1.11 Identity types

This is a literate Rzk file:

#lang rzk-1

Induction on identity type is defined with built-in idJ operator:

#def path-ind
  ( A : U)
  ( C : (x : A) → (y : A) → (x = y) → U)
  ( d : (x : A) → C x x refl)
  : ( x : A) → (y : A) → (p : x = y) → C x y p
  := \ x y p → idJ(A , x , C x , d x , y , p)

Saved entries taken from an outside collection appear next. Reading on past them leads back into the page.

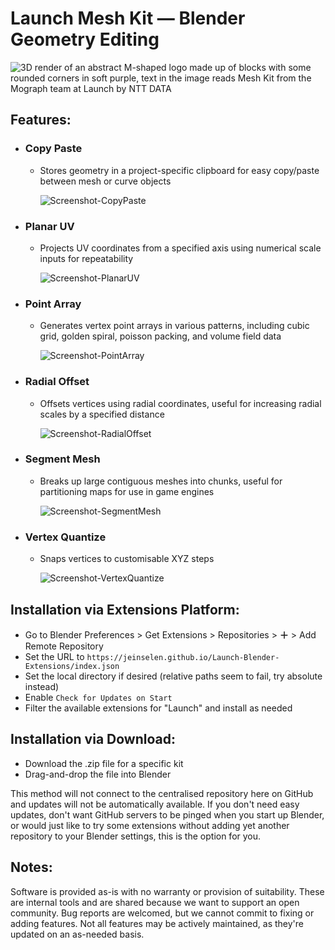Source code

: # Launch Mesh Kit — Blender Geometry Editing

![3D render of an abstract M-shaped logo made up of blocks with some rounded corners in soft purple, text in the image reads Mesh Kit from the Mograph team at Launch by NTT DATA](images/MeshKit.jpg)

## Features:

- ### Copy Paste

  - Stores geometry in a project-specific clipboard for easy copy/paste between mesh or curve objects

    ![Screenshot-CopyPaste](images/Screenshot-CopyPaste.png)

- ### Planar UV

  - Projects UV coordinates from a specified axis using numerical scale inputs for repeatability

    ![Screenshot-PlanarUV](images/Screenshot-PlanarUV.png)

- ### Point Array

  - Generates vertex point arrays in various patterns, including cubic grid, golden spiral, poisson packing, and volume field data

    ![Screenshot-PointArray](images/Screenshot-PointArray.png)

- ### Radial Offset

  - Offsets vertices using radial coordinates, useful for increasing radial scales by a specified distance

    ![Screenshot-RadialOffset](images/Screenshot-RadialOffset.png)

- ### Segment Mesh

  - Breaks up large contiguous meshes into chunks, useful for partitioning maps for use in game engines

    ![Screenshot-SegmentMesh](images/Screenshot-SegmentMesh.png)

- ### Vertex Quantize

  - Snaps vertices to customisable XYZ steps

    ![Screenshot-VertexQuantize](images/Screenshot-VertexQuantize.png)



## Installation via Extensions Platform:

- Go to Blender Preferences > Get Extensions > Repositories > **＋** > Add Remote Repository
- Set the URL to `https://jeinselen.github.io/Launch-Blender-Extensions/index.json`
- Set the local directory if desired (relative paths seem to fail, try absolute instead)
- Enable `Check for Updates on Start`
- Filter the available extensions for "Launch" and install as needed



## Installation via Download:

- Download the .zip file for a specific kit
- Drag-and-drop the file into Blender

This method will not connect to the centralised repository here on GitHub and updates will not be automatically available. If you don't need easy updates, don't want GitHub servers to be pinged when you start up Blender, or would just like to try some extensions without adding yet another repository to your Blender settings, this is the option for you.



## Notes:

Software is provided as-is with no warranty or provision of suitability. These are internal tools and are shared because we want to support an open community. Bug reports are welcomed, but we cannot commit to fixing or adding features. Not all features may be actively maintained, as they're updated on an as-needed basis.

Indiscernability of identicals:

#def indiscernability-of-identicals
  ( A : U)
  ( C : A → U)
  : ( x : A) → (y : A) → (p : x = y) → (C x) → (C y)
  := path-ind
    A
    ( \ x y p → ((C x) → (C y)))
    ( \ x → \ cx → cx)

Based path induction directly corresponds to the idJ operator:

#def based-path-ind
  ( A : U)
  ( a : A)   
  ( C : (x : A) → (a = x) → U)
  ( ca : C a refl)
  : ( x : A) → (p : a = x) → (C x p)
  := \ x p → idJ(A , a , C , ca , x , p)

Based path induction can be defined with the (usual) path induction:

#def based-path-ind'
  ( A : U)
  : ( a : A)
  → ( C : (x : A) → (a = x) → U)
  → ( ca : C a refl)
  → ( x : A)
  → ( p : a = x)
  → ( C x p)
  := \ a C ca x p → 
  path-ind 
    A
    ( \ a' x' p' → (C' : ((x'' : A) → (a' = x'') → U)) → (C' a' refl) → (C' x' p'))
    ( \ a' → \ C' ca' → ca')
    a x p C ca